*** Opening of EXTRACTED MATERIAL ***

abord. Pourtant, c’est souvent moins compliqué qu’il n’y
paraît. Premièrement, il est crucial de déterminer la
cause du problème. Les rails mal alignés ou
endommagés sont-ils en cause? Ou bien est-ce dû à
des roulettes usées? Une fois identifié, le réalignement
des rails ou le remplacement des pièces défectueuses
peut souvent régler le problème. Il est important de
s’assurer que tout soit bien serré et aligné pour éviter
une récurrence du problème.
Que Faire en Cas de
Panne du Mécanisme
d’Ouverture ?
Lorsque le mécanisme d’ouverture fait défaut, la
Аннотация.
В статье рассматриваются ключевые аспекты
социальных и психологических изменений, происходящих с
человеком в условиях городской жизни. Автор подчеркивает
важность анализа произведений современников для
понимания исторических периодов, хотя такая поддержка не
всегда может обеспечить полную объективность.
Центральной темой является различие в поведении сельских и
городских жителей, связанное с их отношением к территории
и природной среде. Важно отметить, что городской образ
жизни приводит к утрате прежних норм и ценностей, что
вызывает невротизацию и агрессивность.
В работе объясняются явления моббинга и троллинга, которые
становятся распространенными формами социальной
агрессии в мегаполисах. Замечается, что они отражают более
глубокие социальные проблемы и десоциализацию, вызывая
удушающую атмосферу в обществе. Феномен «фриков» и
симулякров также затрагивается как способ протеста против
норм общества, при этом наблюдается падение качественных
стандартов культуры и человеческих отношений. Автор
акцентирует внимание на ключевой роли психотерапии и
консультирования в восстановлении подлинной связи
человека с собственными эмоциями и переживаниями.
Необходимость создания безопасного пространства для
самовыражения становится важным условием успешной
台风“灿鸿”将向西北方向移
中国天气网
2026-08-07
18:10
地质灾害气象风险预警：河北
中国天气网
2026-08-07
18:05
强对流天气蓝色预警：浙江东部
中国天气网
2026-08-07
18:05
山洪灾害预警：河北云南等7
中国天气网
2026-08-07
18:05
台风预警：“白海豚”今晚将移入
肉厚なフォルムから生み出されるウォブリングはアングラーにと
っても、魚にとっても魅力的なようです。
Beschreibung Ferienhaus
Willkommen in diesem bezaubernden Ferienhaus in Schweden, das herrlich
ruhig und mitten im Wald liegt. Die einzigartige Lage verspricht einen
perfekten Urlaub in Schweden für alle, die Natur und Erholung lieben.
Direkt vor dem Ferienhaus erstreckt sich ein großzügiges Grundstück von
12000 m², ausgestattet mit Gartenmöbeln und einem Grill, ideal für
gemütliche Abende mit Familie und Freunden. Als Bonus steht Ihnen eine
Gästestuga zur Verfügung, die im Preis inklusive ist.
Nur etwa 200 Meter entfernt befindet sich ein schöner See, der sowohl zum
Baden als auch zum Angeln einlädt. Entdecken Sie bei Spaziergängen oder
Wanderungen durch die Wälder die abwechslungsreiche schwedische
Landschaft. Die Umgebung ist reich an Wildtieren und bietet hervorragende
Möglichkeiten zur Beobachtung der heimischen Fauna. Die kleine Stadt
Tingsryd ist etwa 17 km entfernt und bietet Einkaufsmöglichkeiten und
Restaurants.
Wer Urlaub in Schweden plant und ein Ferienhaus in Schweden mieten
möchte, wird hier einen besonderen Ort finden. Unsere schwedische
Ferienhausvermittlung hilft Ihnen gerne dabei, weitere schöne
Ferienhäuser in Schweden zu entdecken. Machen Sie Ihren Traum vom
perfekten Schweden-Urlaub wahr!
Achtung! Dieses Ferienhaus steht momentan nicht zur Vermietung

*** Close of EXTRACTED MATERIAL ***

**WRITTEN TASK:** Show each line of the listing that holds the string "bietet".

**ANSWER TO THIS EXERCISE:**
Landschaft. Die Umgebung ist reich an Wildtieren und bietet hervorragende
Tingsryd ist etwa 17 km entfernt und bietet Einkaufsmöglichkeiten und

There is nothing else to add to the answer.